BRIEF
What you produce should be every line from the data that includes "contrast".

--- START ---

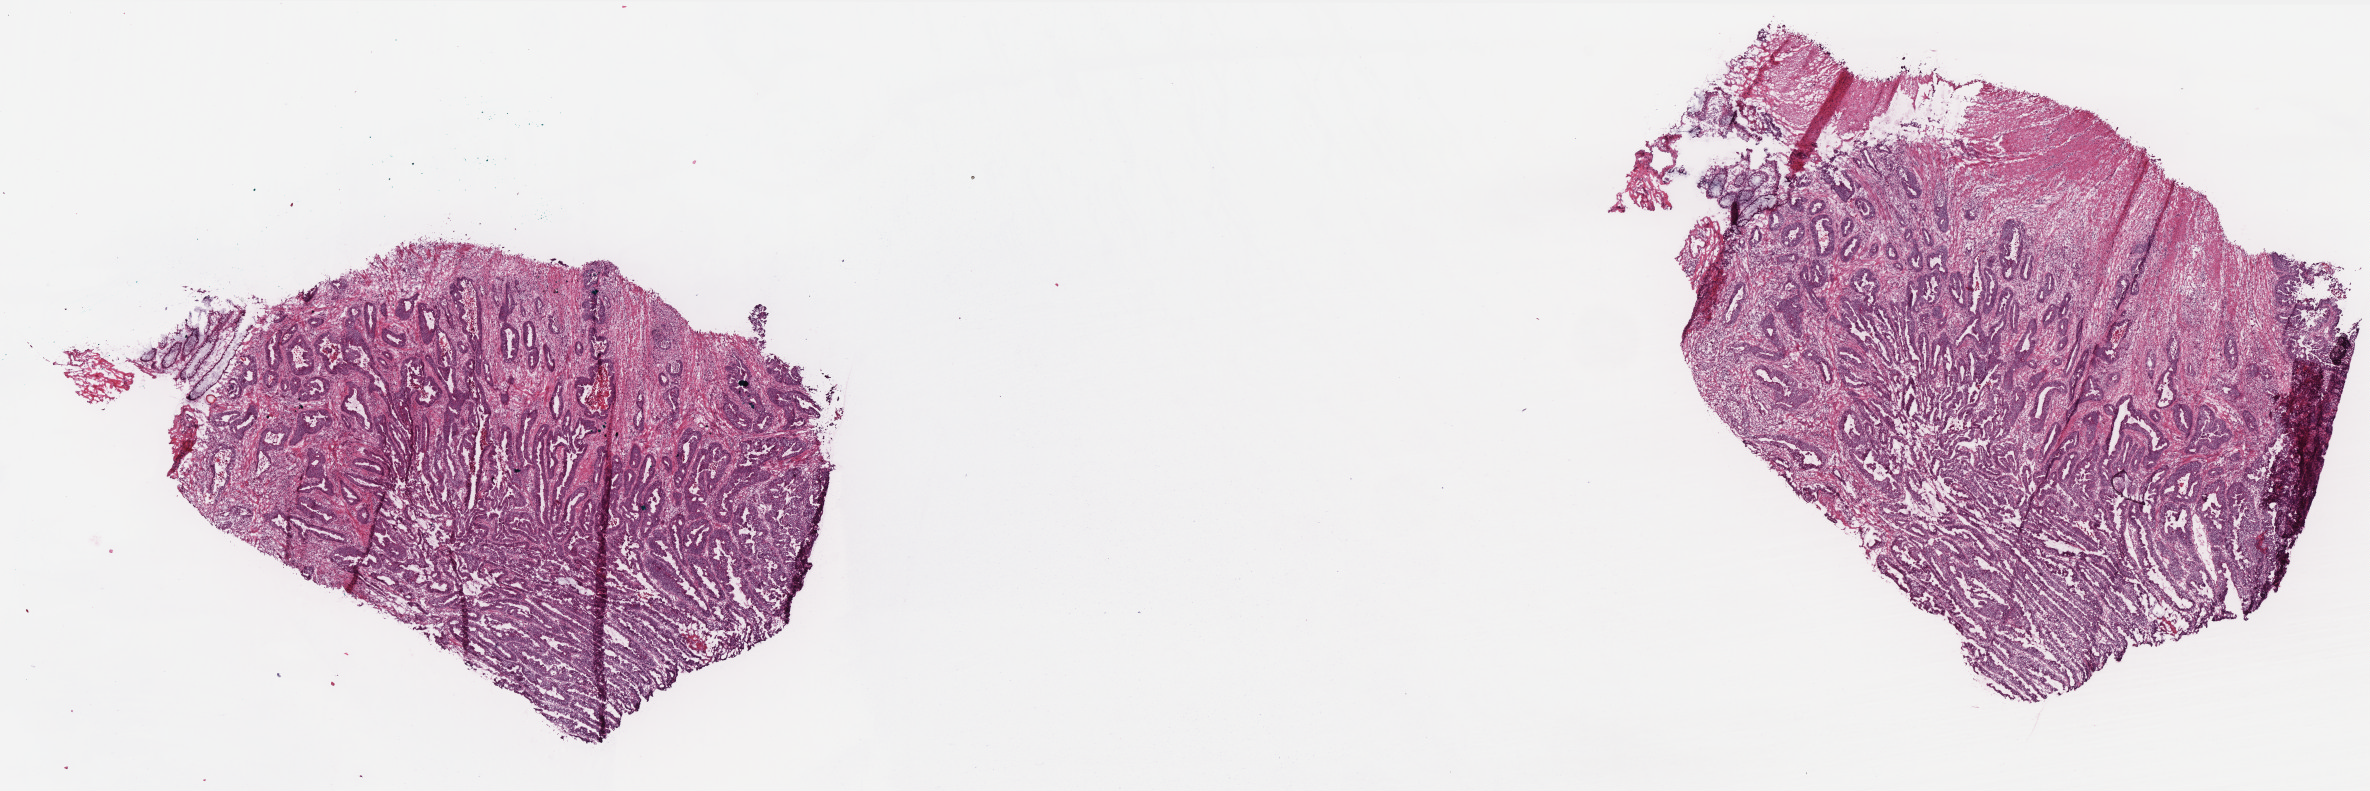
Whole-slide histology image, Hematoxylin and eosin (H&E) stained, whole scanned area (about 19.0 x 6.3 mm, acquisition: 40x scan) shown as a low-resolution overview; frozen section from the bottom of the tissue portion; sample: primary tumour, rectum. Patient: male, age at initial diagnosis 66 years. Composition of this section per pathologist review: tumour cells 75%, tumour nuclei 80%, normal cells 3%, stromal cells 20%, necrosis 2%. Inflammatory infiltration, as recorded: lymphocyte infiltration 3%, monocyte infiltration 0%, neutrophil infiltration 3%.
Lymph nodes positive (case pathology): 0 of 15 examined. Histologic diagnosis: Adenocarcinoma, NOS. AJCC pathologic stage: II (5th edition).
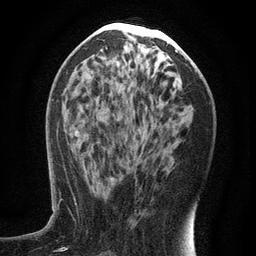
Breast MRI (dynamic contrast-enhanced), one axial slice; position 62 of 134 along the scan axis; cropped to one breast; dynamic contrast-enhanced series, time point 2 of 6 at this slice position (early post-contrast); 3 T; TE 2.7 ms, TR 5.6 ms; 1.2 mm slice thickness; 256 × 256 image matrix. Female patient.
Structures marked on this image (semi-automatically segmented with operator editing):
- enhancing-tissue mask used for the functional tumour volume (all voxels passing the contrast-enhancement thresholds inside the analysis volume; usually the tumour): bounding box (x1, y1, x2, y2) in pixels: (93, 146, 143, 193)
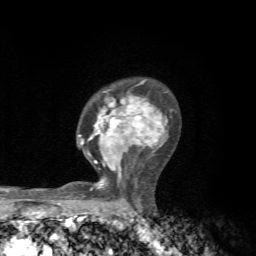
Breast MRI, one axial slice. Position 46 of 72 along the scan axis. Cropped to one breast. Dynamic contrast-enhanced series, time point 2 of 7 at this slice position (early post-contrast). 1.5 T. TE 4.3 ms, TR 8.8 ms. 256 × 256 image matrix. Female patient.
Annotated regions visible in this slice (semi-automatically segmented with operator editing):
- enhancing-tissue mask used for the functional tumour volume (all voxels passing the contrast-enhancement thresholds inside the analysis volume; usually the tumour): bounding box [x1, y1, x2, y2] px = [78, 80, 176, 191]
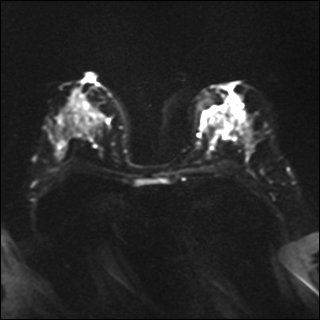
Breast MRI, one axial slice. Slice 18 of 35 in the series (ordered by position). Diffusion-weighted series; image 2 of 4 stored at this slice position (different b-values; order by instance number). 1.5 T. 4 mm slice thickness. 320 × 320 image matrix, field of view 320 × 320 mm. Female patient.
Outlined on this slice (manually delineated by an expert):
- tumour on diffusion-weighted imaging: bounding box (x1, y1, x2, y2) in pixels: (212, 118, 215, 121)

--- END ---
--- START ---

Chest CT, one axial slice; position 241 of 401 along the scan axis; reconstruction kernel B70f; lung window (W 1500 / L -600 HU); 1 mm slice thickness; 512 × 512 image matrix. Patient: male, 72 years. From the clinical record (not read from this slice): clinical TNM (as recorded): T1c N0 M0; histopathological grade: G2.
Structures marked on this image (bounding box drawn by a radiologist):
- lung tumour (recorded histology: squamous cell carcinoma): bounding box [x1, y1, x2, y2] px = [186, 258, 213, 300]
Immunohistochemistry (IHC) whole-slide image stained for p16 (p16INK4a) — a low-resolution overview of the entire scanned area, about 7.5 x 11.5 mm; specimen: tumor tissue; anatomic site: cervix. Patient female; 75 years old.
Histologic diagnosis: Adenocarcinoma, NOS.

--- END ---

RESULT
Breast MRI (dynamic contrast-enhanced), one axial slice; position 62 of 134 along the scan axis; cropped to one breast; dynamic contrast-enhanced series, time point 2 of 6 at this slice position (early post-contrast); 3 T; TE 2.7 ms, TR 5.6 ms; 1.2 mm slice thickness; 256 × 256 image matrix. Female patient.
- enhancing-tissue mask used for the functional tumour volume (all voxels passing the contrast-enhancement thresholds inside the analysis volume; usually the tumour): bounding box (x1, y1, x2, y2) in pixels: (93, 146, 143, 193)
Breast MRI, one axial slice. Position 46 of 72 along the scan axis. Cropped to one breast. Dynamic contrast-enhanced series, time point 2 of 7 at this slice position (early post-contrast). 1.5 T. TE 4.3 ms, TR 8.8 ms. 256 × 256 image matrix. Female patient.
- enhancing-tissue mask used for the functional tumour volume (all voxels passing the contrast-enhancement thresholds inside the analysis volume; usually the tumour): bounding box [x1, y1, x2, y2] px = [78, 80, 176, 191]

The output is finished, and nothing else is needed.